Langerhans Cell Histiocytosis and Choledocholithiasis: A Causal Relationship or Coincidence?

Arunkumar Krishnan, MBBS, Ravi Ramakrishnan, DM, and Jayanthi Venkataraman, DM

Langerhans Cell Histiocytosis and Choledocholithiasis: A Causal Relationship or Coincidence?

Arunkumar Krishnan, MBBS1
Ravi Ramakrishnan, DM2
Jayanthi Venkataraman, DM1

1Department of Gastroenterology and Hepatology, Stanley Medical College Hospital, Chennai, India; 2Department of Gastroenterology, Apollo Hospital, Chennai, India

Langerhans cell histiocytosis (LCH), previously known as histiocytosis X, encompasses a diverse group of proliferative disorders characterized by infiltration and accumulation of histiocytes and other immune effector cells within various tissues.1 Clinical manifestations of LCH are varied and depend on the sites and extent of involvement; LCH can range from solitary disease of the bone to severe multivisceral involvement including the lungs, bone, liver, spleen, lymph nodes, hypothalamus, pituitary gland, and gastrointestinal tract. LCH typically occurs in children and adolescents, but it can develop in all age groups, and it has a male predominance.2 Manifestations of LCH vary depending on whether the patient has single-system or multisystem involvement, but hepatobiliary disease due to LCH is uncommon. This case reports LCH in a male child with neurologic symptoms (diabetes insipidus) and obstructive jaundice.

Case Report

An 11-year-old boy, who was known to have LCH but was in remission, presented with a history of yellowish discoloration of the eyes and dark-colored urine associated with polydipsia and polyuria for 1 year. He had infiltration of Langerhans cells in the lungs and a seborrheic rash on the skin. The diagnosis of LCH was confirmed by a chest radiograph and skin biopsy. Jaundice was nonprogressive, painless, and was not preceded by prodromata. The patient was on a maintenance dose of cyclosporine (12 mg/kg/day in 2 divided doses given daily). There was no history of gastrointestinal bleeding, pruritus, or fever. On physical examination, mild scleral icterus, moderate hepatosplenomegaly, and mild tenderness in the right hypochondrium were observed. There was no free fluid.

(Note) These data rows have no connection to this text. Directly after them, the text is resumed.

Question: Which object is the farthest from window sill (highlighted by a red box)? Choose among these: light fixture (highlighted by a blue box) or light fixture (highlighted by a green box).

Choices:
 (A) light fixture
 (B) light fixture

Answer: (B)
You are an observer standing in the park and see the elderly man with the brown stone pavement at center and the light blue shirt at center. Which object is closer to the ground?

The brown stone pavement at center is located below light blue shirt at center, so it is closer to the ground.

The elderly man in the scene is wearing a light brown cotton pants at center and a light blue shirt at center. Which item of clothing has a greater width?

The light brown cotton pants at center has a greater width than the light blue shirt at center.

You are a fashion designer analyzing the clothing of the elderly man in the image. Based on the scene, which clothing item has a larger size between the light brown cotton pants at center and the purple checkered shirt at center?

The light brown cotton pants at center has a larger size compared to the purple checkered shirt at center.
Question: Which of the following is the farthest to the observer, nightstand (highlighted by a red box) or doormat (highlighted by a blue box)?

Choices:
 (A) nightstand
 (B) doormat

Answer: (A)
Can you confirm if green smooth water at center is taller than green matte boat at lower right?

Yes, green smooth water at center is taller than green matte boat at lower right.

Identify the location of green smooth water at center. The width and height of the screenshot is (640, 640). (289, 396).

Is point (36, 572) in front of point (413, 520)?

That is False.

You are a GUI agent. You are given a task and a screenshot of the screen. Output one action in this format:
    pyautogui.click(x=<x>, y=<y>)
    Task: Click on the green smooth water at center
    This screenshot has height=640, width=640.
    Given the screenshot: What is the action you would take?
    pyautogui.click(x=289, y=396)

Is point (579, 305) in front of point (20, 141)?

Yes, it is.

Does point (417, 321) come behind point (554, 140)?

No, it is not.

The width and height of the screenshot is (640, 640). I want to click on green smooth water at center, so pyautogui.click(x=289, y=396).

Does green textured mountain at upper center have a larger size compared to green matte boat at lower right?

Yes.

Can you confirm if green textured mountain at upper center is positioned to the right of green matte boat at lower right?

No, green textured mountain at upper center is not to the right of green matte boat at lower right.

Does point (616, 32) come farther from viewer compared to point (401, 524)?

A complete blood count, renal function test results, and serum amylase levels were normal. Liver function tests showed elevated levels of serum bilirubin (total bilirubin, 16.6 mg/dL [normal, 0.3–1.9 mg/dL]; direct bilirubin, 7.8 mg/dL [normal, 0–0.3 mg/dL]), transaminases (aspartate transaminase, 110 IU/L [normal,
7–53 IU/L]; alanine transaminase, 80 IU/L [normal, 11–47 IU/L]), serum alkaline phosphatase (680 IU/L; normal, 130–550 IU/L), and serum gamma-glutamyl transpeptidase (90 IU/L; normal, 11–55 IU/L). Tests for hepatitis B virus surface antigen, hepatitis C antibodies, and HIV antibodies were negative. An upper endoscopy revealed grade III esophageal varices.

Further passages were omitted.